PROBLEM DETAILS:
With the string "todos" as the filter, copy each matching line from the records.

RECORDS FOR PROCESSING: Begin

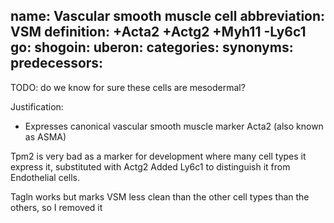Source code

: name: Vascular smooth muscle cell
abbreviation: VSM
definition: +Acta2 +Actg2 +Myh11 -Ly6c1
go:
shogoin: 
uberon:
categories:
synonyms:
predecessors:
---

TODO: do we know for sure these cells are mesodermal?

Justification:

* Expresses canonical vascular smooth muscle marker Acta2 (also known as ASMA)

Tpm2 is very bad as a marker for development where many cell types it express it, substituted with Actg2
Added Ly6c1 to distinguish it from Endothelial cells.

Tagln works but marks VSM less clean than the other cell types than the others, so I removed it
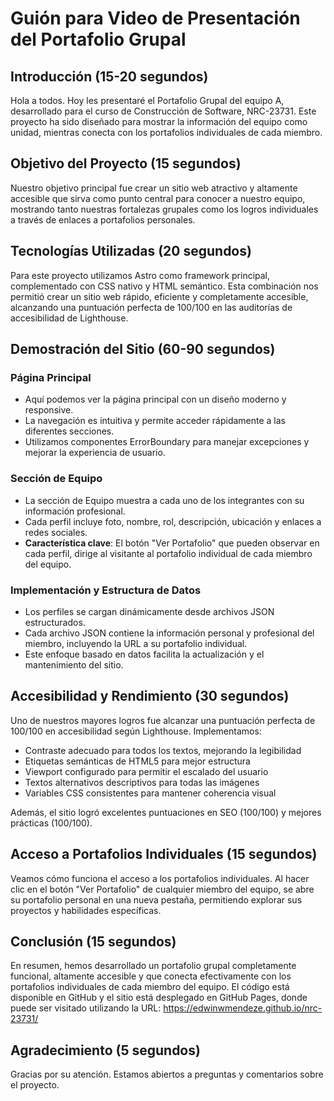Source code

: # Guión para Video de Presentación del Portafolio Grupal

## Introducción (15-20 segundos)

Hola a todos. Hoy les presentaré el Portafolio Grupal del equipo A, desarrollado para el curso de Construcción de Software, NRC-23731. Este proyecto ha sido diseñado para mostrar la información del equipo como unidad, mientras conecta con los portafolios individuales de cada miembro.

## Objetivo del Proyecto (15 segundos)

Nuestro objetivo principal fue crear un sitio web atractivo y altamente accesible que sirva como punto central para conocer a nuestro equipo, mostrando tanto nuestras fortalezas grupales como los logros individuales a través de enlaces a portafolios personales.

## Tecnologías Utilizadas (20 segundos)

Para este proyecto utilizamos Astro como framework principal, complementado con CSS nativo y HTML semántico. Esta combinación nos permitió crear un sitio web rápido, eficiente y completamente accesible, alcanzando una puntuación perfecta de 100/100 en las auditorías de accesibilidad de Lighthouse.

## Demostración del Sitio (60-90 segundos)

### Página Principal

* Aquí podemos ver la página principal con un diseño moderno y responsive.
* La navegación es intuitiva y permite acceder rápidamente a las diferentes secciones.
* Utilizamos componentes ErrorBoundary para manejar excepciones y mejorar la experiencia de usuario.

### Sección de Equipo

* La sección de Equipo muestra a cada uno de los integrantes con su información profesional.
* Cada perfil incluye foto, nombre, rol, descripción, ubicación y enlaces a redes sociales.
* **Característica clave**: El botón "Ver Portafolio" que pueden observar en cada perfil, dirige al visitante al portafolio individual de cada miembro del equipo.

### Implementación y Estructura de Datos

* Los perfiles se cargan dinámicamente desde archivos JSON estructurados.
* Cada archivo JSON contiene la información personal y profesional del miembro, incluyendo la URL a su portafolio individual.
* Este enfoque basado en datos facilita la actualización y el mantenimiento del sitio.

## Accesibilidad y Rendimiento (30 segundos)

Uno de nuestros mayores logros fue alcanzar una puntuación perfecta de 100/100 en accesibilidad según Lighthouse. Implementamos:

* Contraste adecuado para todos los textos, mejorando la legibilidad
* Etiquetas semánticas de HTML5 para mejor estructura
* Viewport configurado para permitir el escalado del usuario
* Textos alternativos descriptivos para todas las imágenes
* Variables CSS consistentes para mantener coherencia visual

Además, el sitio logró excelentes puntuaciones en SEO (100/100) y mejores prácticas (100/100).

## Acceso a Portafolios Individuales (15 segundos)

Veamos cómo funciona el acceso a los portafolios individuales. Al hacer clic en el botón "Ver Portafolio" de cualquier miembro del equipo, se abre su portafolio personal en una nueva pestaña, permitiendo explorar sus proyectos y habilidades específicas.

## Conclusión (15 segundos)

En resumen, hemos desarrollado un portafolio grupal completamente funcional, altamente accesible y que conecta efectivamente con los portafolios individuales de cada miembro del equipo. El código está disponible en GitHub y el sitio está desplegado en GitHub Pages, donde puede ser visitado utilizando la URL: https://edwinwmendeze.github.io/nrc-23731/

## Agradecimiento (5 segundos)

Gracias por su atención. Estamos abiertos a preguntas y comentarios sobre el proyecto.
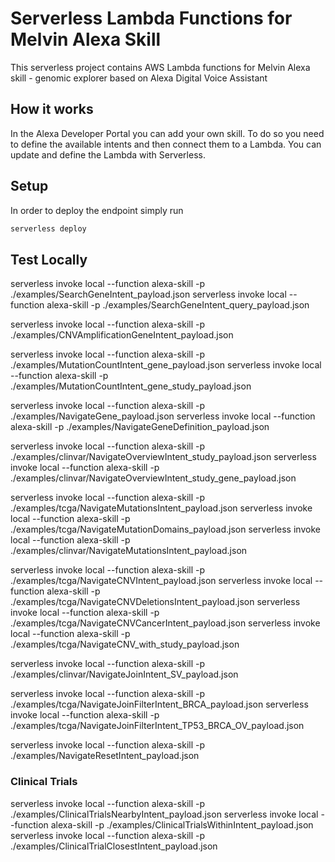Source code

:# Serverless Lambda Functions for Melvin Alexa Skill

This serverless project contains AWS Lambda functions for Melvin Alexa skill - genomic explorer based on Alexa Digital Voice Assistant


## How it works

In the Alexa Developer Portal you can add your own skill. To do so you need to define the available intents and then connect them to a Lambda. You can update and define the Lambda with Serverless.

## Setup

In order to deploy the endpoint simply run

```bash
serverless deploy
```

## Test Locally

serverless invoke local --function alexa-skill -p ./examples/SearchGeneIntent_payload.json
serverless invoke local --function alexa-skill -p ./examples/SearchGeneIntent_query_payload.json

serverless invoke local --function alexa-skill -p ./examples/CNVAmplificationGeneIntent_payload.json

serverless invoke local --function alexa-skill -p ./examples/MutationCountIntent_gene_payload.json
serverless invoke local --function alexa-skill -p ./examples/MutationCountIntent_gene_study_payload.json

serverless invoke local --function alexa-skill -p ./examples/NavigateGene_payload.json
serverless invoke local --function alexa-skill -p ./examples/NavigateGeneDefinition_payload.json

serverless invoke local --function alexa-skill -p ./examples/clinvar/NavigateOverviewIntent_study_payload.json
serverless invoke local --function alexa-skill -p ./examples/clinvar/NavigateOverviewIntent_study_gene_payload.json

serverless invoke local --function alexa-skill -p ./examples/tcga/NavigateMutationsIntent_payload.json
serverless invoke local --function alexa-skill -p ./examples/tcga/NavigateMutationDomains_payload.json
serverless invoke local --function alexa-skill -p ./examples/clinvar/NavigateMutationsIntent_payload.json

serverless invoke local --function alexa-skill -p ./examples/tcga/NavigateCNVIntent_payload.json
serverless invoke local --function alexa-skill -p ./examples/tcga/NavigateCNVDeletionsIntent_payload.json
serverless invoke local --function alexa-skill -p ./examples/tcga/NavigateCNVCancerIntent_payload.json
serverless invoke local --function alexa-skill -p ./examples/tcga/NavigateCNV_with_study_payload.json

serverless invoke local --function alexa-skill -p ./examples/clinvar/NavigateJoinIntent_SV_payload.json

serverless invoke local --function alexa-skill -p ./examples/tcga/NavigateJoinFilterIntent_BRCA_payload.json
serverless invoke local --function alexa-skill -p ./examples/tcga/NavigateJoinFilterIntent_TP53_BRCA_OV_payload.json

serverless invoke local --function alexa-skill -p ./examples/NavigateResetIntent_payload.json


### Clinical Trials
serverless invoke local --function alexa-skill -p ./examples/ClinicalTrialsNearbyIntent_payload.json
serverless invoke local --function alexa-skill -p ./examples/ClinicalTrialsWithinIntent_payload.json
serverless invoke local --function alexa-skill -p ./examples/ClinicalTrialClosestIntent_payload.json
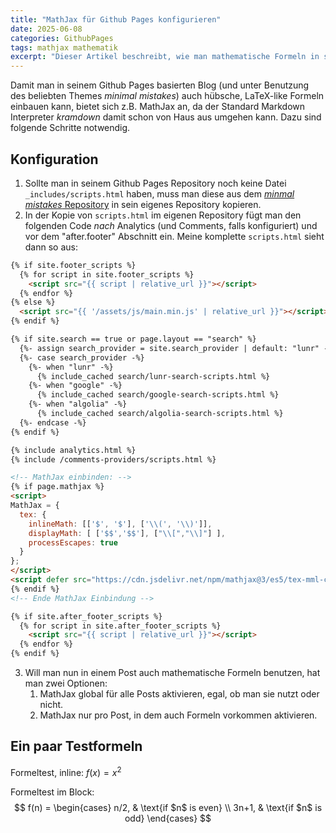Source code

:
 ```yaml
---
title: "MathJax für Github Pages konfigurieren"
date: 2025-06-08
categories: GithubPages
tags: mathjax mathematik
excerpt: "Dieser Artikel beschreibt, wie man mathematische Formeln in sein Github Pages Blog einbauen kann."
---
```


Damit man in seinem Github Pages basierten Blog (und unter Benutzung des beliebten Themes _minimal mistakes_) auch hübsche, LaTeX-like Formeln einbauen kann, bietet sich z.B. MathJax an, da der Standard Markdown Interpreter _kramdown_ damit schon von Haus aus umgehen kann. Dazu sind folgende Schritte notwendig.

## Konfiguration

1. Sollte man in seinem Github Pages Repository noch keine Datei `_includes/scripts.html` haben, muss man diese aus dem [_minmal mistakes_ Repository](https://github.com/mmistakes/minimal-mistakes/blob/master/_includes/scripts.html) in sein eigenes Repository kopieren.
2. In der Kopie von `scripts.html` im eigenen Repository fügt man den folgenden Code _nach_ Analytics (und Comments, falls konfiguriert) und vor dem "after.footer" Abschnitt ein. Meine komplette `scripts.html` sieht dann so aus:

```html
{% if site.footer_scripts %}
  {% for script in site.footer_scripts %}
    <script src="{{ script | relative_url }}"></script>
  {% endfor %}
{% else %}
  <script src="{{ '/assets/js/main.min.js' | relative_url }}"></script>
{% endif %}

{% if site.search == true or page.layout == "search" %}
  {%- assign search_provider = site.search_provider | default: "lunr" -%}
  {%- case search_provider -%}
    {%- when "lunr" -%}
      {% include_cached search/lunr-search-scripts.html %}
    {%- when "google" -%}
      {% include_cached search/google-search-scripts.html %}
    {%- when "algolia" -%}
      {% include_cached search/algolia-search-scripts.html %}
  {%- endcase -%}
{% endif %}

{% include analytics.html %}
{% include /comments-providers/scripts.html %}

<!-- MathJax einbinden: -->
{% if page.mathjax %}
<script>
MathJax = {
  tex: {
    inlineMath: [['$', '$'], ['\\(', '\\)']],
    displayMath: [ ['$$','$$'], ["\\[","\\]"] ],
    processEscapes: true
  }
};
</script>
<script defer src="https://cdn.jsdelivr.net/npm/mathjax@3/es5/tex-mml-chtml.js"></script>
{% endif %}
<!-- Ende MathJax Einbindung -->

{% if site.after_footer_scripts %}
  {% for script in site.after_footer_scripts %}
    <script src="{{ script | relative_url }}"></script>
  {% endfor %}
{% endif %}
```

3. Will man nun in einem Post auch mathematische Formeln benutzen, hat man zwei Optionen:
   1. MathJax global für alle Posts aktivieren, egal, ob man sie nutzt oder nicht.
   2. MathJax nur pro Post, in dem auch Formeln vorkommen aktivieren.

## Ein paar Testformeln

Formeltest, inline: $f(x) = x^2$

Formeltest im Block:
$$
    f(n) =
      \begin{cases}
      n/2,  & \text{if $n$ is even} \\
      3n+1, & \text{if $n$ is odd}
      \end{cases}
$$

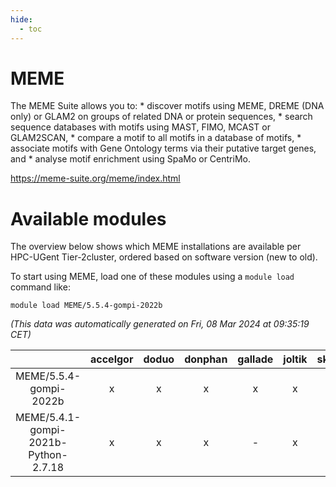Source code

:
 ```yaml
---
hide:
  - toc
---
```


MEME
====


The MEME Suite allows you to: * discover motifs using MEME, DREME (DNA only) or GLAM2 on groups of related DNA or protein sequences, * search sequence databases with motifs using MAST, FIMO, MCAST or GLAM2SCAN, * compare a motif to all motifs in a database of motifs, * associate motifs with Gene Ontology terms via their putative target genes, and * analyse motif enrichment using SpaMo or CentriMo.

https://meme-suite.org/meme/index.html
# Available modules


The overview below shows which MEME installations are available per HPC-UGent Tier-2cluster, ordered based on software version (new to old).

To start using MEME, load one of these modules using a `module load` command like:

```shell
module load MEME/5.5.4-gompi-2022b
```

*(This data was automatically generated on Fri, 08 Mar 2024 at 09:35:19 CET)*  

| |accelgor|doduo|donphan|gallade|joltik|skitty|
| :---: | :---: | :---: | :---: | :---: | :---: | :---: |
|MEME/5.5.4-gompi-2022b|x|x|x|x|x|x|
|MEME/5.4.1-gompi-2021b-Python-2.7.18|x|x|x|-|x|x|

RECORDS FOR PROCESSING: End

TASK RESPONSE:
Hola a todos. Hoy les presentaré el Portafolio Grupal del equipo A, desarrollado para el curso de Construcción de Software, NRC-23731. Este proyecto ha sido diseñado para mostrar la información del equipo como unidad, mientras conecta con los portafolios individuales de cada miembro.
* Contraste adecuado para todos los textos, mejorando la legibilidad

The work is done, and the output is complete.